Before the brief is filed (the consequential act — this skill drafts, but the gate runs at the filing step regardless of who triggers it): Read ## Who's using this in ~/.claude/plugins/config/claude-for-legal/litigation-legal/CLAUDE.md. If the Role is Non-lawyer:
Filing a brief has legal consequences — it becomes the record, binds the client on arguments and facts asserted, and a Rule 11 / equivalent certification attaches to signature. Have you reviewed this with an attorney? If yes, proceed. If no, here's a brief to bring to them:
[Generate a 1-page summary: the section drafted, the theory tie-in, authorities relied on, open
[VERIFY]/[UNCERTAIN]/[CITE NEEDED]markers unresolved, what could go wrong (factual misstatement, unsupported citation, argument outside the theory), what to ask the attorney before filing.]If you need to find a licensed attorney, solicitor, barrister, or other authorised legal professional in your jurisdiction: your professional regulator's referral service is the fastest starting point (state bar in the US, SRA/Bar Standards Board in England & Wales, Law Society in Scotland/NI/Ireland/Canada/Australia, or your jurisdiction's equivalent).
Do not treat the draft as filing-ready without an explicit yes. Drafting itself does not require the gate — filing does.
The section, in house style, with markers inline.
Preface (not in the brief — a note to the reviewing attorney):
[WORK-PRODUCT HEADER — per plugin config ## Outputs — differs by role; see `## Who's using this`]
## Drafting Notes — [Section] — [date]
**Theory tie-in:** [How this section supports the case theory]
**Authorities relied on:** [list — all need Shepardizing]
**Record cites to verify:** [N] flagged inline
**Open questions for the partner:** [anything the draft assumes that should be confirmed]

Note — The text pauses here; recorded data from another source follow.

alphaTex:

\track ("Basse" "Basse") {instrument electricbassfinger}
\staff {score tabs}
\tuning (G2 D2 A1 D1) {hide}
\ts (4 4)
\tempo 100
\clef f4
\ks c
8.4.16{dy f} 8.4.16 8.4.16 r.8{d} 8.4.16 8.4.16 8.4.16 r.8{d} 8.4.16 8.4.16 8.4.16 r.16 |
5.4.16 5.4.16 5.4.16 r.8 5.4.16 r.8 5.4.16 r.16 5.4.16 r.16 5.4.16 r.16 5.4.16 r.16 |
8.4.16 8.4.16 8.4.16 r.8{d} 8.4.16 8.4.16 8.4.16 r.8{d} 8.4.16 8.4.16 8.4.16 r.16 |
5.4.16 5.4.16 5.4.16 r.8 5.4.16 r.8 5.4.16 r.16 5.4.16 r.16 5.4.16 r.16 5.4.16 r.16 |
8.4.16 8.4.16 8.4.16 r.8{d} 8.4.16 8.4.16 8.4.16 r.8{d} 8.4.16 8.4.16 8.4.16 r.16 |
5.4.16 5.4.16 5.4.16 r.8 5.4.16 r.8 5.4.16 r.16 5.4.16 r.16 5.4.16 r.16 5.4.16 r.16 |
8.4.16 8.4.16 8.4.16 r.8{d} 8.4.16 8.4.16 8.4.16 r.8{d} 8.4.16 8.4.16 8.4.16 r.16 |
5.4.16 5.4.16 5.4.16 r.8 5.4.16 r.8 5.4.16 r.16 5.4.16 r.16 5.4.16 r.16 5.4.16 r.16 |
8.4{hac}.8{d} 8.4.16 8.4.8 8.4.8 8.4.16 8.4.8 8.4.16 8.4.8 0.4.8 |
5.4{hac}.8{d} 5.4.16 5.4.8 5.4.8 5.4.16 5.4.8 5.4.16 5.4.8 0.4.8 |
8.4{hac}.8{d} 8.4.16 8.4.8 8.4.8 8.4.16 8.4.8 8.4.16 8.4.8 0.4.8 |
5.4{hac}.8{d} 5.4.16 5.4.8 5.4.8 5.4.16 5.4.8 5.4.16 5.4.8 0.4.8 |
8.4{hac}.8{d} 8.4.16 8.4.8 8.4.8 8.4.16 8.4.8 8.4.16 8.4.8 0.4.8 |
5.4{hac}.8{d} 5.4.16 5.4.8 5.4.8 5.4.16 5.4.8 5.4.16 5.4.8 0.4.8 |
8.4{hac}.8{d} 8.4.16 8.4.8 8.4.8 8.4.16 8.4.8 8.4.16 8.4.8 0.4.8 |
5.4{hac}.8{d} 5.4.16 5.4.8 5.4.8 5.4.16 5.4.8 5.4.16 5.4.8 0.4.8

**Length:** [words/pages vs. house norm]
---
**Cite check before filing.** Citations in this draft were generated by an AI model and have not been verified against a primary source. Run every case, statute, and regulation through Lexis+, Westlaw, CourtListener, or your firm's research platform for accuracy, good-law status, and subsequent history. Fabricated or misquoted citations in filed briefs have resulted in Rule 11 sanctions.
**Draft only — not a filing.** Filing this section initiates (or participates in) a proceeding and carries Rule 11 / Rule 3.3 exposure. A licensed attorney reviews, edits, and takes professional responsibility before it goes on the docket. Do not file unreviewed.
The statement of facts is advocacy through selection and sequence, not argument.